YOUR OBJECTIVE: For the listing below, print exactly the lines from the line with "Figure 2: Association" to the line with "Table 4. Contrasts", both included, and nothing beyond them.

● ● ●

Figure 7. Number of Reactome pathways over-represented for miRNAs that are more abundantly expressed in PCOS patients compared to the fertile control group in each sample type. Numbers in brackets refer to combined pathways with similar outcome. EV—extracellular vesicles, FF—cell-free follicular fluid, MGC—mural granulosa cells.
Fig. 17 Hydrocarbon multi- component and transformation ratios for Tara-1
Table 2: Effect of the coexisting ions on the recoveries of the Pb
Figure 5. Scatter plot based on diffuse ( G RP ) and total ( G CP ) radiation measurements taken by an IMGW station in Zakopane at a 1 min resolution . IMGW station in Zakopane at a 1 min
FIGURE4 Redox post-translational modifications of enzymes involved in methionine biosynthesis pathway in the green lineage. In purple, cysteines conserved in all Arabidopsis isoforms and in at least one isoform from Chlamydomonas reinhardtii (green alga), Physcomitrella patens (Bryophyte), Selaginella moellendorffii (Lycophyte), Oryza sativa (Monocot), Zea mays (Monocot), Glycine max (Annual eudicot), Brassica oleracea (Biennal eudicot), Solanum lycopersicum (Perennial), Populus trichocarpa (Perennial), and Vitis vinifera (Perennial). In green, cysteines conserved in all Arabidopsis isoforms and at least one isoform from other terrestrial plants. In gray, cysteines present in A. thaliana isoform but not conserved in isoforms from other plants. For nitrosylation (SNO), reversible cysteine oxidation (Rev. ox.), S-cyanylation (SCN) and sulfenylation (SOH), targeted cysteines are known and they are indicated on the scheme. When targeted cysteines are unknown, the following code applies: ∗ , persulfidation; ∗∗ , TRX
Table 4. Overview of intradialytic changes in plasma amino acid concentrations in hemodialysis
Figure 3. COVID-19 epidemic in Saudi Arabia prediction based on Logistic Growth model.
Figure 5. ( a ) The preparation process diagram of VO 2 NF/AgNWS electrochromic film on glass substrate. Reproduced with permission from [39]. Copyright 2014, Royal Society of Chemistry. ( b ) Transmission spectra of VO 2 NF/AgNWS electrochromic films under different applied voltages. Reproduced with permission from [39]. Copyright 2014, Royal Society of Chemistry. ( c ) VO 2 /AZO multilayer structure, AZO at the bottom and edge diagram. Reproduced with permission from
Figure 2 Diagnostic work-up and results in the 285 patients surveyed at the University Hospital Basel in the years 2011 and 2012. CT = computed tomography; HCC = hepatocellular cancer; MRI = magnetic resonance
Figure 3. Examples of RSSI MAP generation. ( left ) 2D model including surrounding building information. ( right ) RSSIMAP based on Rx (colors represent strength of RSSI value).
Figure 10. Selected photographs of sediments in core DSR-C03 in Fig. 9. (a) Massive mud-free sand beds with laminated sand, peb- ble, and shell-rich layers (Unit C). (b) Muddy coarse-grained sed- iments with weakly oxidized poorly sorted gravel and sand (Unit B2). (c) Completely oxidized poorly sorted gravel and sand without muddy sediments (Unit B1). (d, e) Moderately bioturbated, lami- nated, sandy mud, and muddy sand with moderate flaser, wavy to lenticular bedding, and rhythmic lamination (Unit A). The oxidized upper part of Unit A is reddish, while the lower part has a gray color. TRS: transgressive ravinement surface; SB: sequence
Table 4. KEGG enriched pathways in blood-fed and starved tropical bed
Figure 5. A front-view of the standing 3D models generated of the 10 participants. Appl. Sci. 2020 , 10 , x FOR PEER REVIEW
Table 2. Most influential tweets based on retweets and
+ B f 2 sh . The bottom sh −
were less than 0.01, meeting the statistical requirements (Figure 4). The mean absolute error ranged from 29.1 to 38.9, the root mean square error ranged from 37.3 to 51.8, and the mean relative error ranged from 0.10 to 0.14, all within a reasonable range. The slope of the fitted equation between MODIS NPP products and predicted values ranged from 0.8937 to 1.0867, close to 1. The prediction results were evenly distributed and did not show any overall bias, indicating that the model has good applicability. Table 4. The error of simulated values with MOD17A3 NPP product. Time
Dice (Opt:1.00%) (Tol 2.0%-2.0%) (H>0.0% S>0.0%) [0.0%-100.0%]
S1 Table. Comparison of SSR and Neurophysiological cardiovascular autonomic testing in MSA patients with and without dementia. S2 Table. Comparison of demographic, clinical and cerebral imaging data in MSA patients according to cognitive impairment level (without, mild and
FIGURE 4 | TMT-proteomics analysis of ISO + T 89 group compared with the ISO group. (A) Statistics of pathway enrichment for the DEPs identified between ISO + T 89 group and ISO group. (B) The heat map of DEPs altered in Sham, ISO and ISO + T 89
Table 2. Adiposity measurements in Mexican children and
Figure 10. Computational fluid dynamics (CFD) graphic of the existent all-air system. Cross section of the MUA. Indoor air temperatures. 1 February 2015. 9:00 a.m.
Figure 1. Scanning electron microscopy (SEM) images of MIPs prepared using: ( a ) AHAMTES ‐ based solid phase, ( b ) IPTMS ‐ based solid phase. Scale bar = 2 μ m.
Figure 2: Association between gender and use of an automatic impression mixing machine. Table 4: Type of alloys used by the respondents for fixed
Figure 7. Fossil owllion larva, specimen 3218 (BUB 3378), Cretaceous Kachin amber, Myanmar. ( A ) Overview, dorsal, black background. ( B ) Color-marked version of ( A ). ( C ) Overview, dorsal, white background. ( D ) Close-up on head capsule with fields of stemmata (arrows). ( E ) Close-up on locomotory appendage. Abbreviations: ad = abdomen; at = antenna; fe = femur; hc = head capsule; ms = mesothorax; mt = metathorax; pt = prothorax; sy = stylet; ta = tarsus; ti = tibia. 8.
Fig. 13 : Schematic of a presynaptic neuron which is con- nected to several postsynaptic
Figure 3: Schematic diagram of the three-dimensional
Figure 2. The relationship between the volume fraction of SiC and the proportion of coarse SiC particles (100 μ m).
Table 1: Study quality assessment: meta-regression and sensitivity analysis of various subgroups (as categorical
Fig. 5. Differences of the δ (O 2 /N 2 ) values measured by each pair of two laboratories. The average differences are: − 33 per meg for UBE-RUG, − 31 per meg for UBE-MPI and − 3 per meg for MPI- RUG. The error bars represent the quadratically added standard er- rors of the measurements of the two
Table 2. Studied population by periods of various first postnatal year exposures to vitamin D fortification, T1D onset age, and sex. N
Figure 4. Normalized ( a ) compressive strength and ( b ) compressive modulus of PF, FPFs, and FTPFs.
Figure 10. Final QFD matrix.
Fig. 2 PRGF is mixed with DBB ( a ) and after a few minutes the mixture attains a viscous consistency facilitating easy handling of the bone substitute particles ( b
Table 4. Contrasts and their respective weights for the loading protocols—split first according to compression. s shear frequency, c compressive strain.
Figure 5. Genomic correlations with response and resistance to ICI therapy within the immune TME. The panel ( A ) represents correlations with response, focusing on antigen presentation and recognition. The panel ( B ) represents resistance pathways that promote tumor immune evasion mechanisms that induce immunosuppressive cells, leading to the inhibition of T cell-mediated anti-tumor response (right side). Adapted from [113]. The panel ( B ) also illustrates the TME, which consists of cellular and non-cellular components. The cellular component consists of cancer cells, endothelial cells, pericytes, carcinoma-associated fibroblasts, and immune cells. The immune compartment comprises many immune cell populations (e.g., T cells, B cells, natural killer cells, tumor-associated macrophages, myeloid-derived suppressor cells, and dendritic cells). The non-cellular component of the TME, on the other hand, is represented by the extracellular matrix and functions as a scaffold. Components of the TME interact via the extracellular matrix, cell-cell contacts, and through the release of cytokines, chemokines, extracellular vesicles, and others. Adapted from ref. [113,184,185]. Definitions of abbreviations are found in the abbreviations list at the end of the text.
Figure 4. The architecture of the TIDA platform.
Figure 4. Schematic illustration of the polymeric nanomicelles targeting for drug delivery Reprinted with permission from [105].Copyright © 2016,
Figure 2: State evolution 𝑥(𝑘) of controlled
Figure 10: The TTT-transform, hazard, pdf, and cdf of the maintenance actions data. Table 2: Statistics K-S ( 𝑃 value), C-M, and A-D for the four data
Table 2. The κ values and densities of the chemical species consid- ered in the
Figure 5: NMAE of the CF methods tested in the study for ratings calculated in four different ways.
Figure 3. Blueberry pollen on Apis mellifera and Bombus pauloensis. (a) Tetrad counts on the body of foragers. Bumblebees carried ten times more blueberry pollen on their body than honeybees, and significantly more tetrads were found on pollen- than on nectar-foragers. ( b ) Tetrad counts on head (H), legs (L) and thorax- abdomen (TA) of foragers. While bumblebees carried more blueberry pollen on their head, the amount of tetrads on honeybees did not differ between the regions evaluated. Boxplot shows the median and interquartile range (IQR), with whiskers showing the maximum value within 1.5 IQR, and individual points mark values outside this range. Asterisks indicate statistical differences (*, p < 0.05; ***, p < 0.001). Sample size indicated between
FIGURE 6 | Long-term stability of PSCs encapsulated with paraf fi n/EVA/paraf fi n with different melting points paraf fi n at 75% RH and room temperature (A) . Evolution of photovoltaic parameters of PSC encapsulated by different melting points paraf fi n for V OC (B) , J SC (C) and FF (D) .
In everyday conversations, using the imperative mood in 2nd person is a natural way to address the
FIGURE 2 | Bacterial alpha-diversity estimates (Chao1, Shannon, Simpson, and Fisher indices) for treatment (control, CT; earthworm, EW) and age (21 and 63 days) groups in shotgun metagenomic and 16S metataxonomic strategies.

● ● ●

RESPONSE TO THE EXERCISE:
Figure 2: Association between gender and use of an automatic impression mixing machine. Table 4: Type of alloys used by the respondents for fixed
Figure 7. Fossil owllion larva, specimen 3218 (BUB 3378), Cretaceous Kachin amber, Myanmar. ( A ) Overview, dorsal, black background. ( B ) Color-marked version of ( A ). ( C ) Overview, dorsal, white background. ( D ) Close-up on head capsule with fields of stemmata (arrows). ( E ) Close-up on locomotory appendage. Abbreviations: ad = abdomen; at = antenna; fe = femur; hc = head capsule; ms = mesothorax; mt = metathorax; pt = prothorax; sy = stylet; ta = tarsus; ti = tibia. 8.
Fig. 13 : Schematic of a presynaptic neuron which is con- nected to several postsynaptic
Figure 3: Schematic diagram of the three-dimensional
Figure 2. The relationship between the volume fraction of SiC and the proportion of coarse SiC particles (100 μ m).
Table 1: Study quality assessment: meta-regression and sensitivity analysis of various subgroups (as categorical
Fig. 5. Differences of the δ (O 2 /N 2 ) values measured by each pair of two laboratories. The average differences are: − 33 per meg for UBE-RUG, − 31 per meg for UBE-MPI and − 3 per meg for MPI- RUG. The error bars represent the quadratically added standard er- rors of the measurements of the two
Table 2. Studied population by periods of various first postnatal year exposures to vitamin D fortification, T1D onset age, and sex. N
Figure 4. Normalized ( a ) compressive strength and ( b ) compressive modulus of PF, FPFs, and FTPFs.
Figure 10. Final QFD matrix.
Fig. 2 PRGF is mixed with DBB ( a ) and after a few minutes the mixture attains a viscous consistency facilitating easy handling of the bone substitute particles ( b
Table 4. Contrasts and their respective weights for the loading protocols—split first according to compression. s shear frequency, c compressive strain.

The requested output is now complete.